Robert Noyce: As we look on into the future, we're going to find that we can in effect put ourselves wherever we want to be without moving. We can create the environment that we want around us.

Michael Malone: The great contribution of Moore's Law in the big picture is that it brings intelligence to everything. The age of statistics is over. We don't need to sample anymore. We can just measure everything. We can measure every bird in the sky, every fish that goes by the coast of Australia. We can do all of those things because of Moore's Law has brought us to the point that intelligence can be embedded in anything.
How do I feel about those changes? A combination of exhilaration and terror. Exhilaration because, boy we've got a lot of cool toys now… medical technology we're expanding lifespans we're curing diseases that were traditionally fatal. Those are wonderful things.

By the same token, smart machines robots 24/7 365 surveillance of our lives? Those are deeply worrying things about what it means to be a human being. But I have tremendous faith in human nature.

We humans have survived an awful lot for a couple of billion years. I think the lesson that Bob Noyce is that no matter how advanced the technology gets, you have to stay human. It's very easy to become stratified and lose that sense of "we're all in this together."
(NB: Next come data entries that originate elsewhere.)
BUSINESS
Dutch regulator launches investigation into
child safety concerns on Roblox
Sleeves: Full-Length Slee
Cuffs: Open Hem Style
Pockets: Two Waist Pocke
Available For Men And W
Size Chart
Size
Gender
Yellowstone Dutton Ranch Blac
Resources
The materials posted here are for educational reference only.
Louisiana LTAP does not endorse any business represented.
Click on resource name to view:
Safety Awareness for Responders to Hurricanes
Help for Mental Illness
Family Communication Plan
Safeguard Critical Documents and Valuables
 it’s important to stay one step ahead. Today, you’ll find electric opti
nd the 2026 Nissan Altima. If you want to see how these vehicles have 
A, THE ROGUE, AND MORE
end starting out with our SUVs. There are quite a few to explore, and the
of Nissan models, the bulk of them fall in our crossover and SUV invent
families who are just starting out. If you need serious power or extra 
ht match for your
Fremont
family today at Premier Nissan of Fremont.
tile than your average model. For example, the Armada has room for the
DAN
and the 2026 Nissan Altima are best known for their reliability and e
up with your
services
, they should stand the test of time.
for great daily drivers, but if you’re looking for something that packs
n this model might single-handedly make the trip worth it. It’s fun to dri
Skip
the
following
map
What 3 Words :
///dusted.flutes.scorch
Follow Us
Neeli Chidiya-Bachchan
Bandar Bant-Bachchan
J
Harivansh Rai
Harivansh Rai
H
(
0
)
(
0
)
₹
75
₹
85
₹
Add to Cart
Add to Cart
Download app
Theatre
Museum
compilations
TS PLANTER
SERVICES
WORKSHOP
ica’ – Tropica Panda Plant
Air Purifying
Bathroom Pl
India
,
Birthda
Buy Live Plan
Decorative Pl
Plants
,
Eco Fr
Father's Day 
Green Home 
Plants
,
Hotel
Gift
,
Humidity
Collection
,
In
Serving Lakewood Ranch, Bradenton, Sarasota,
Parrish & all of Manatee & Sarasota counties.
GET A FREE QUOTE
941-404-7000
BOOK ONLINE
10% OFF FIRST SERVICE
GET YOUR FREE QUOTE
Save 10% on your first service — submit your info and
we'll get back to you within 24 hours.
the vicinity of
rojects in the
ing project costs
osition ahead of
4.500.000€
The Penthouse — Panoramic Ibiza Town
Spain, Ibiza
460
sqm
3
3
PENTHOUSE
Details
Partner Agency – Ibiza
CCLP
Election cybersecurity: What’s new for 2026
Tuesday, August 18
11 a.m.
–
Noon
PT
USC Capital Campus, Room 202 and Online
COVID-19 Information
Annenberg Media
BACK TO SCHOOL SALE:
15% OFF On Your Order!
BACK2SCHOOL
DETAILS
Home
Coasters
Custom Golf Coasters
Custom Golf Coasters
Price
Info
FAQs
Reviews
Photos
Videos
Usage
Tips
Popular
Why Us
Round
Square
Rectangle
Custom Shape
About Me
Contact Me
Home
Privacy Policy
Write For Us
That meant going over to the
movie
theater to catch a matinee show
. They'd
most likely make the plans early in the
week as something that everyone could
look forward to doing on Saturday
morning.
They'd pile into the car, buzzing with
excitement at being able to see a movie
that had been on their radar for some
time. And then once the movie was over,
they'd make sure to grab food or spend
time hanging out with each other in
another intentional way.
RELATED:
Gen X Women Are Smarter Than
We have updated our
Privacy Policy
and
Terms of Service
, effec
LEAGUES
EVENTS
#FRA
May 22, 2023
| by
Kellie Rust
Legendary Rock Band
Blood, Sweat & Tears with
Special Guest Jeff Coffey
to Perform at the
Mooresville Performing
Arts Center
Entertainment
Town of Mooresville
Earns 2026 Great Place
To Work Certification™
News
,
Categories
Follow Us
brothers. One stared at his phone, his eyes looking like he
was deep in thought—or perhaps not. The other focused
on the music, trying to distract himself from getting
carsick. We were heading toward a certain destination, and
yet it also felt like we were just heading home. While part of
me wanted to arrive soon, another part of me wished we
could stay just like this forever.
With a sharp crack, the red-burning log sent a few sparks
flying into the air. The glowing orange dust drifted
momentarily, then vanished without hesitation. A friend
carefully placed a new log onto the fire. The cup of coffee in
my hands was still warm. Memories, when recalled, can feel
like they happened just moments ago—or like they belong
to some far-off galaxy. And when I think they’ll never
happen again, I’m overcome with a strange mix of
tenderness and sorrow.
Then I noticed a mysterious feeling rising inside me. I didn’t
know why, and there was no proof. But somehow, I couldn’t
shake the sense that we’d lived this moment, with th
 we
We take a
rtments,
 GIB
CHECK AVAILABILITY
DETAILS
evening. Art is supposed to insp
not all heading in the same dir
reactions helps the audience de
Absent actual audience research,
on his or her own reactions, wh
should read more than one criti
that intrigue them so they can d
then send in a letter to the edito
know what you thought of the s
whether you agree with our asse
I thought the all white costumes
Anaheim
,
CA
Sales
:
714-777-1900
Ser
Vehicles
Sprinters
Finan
Narrator: To get a sneak preview of things to come we spoke with a pioneer of the electronics industry Dr. Robert Noyce played a pivotal role in developing the integrated circuit, the solid state memory, and the microprocessor.

Robert Noyce: Where Do We Go From Here? Where is the limit? Well I don't see any stopping. And I think the time is here for inventing new approaches. New solutions to these various problems.

For all of those who will be the achievers of the future. Thanks very much.